Ingredients
12 ounces blackberries, halved if large (about 2 ½ cups)
1 tablespoon granulated sugar (any type)
1 tablespoon sherry or red wine vinegar
Kosher salt (such as Diamond Crystal) and black pepper
1 pound ground lamb or pork
1/3 cup panko bread crumbs
1 large egg
1 teaspoon coriander, fennel or caraway seeds, lightly crushed, plus more for serving
1/2 teaspoon fresh thyme leaves or dried mint, plus more for serving
Directions
1
Arrange a rack in the upper third of the oven and set the oven to broil.
2
Set a handful of the blackberries aside for Step 4. In a large (12-inch) cast-iron or other broiler-proof skillet, stir together the remaining blackberries with the sugar, vinegar and a pinch of salt and pepper.
3
In a medium bowl, stir together the ground meat, panko, egg, seeds, thyme leaves, 1 teaspoon salt and a few grinds of black pepper.

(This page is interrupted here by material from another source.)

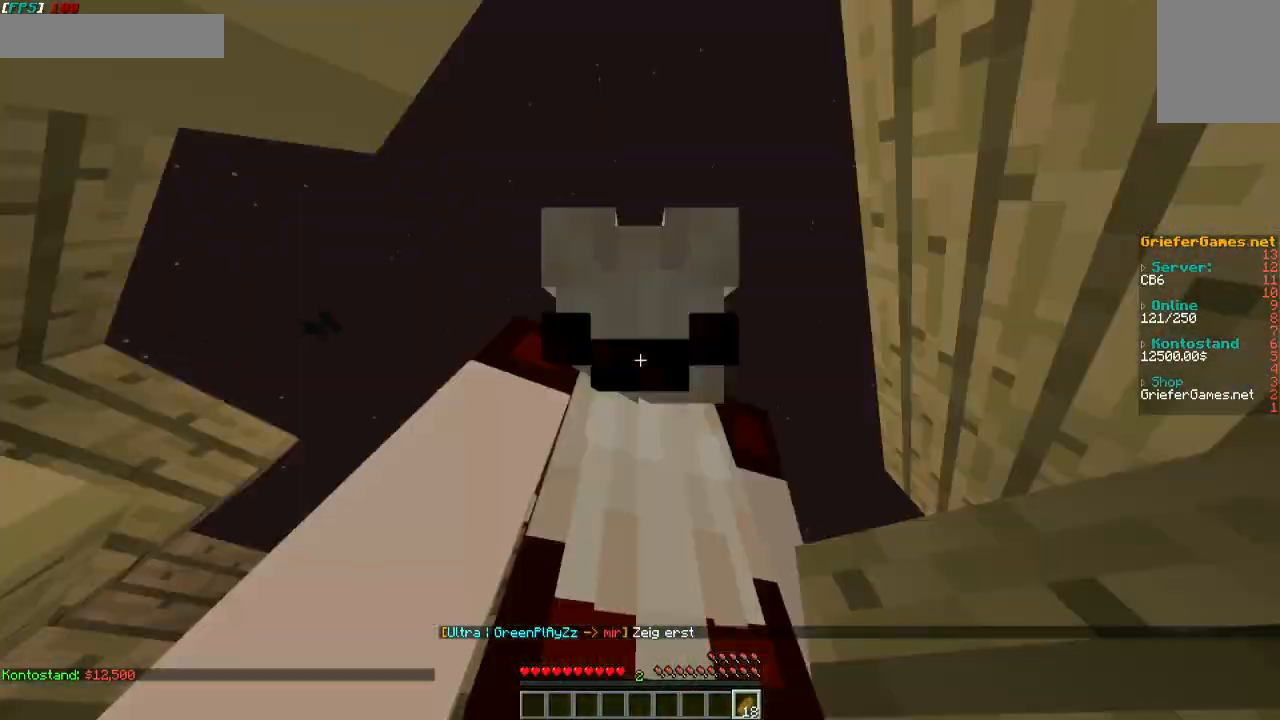
{"keys": ["w"], "mouse": [], "events": [[336, "w", "down"]]}
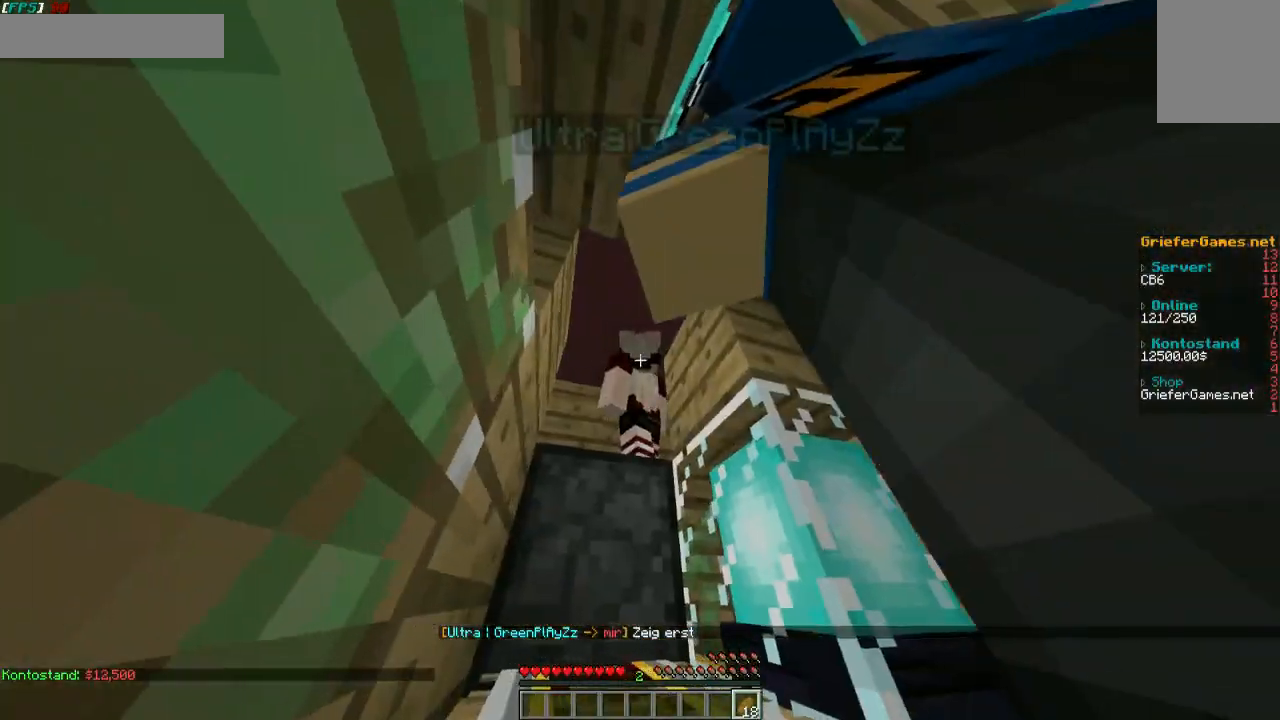
{"keys": [], "mouse": [], "events": [[436, "w", "up"]]}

Roll into 12 meatballs (about 2 1/2 tablespoons each) and nestle them among the blackberries in the skillet. (The blackberries may not be in a single layer and that’s OK.) Broil until the blackberries are soft and the meatballs are golden and cooked through, 8 to 10 minutes.
4
Add the remaining blackberries to the skillet and mash some of the blackberries with a fork or spoon to release their juices. If the sauce seems more watery than juicy, simmer on the stovetop over medium-high to thicken (no need to remove the meatballs). Serve the meatballs garnished with more seeds, thyme leaves and black pepper.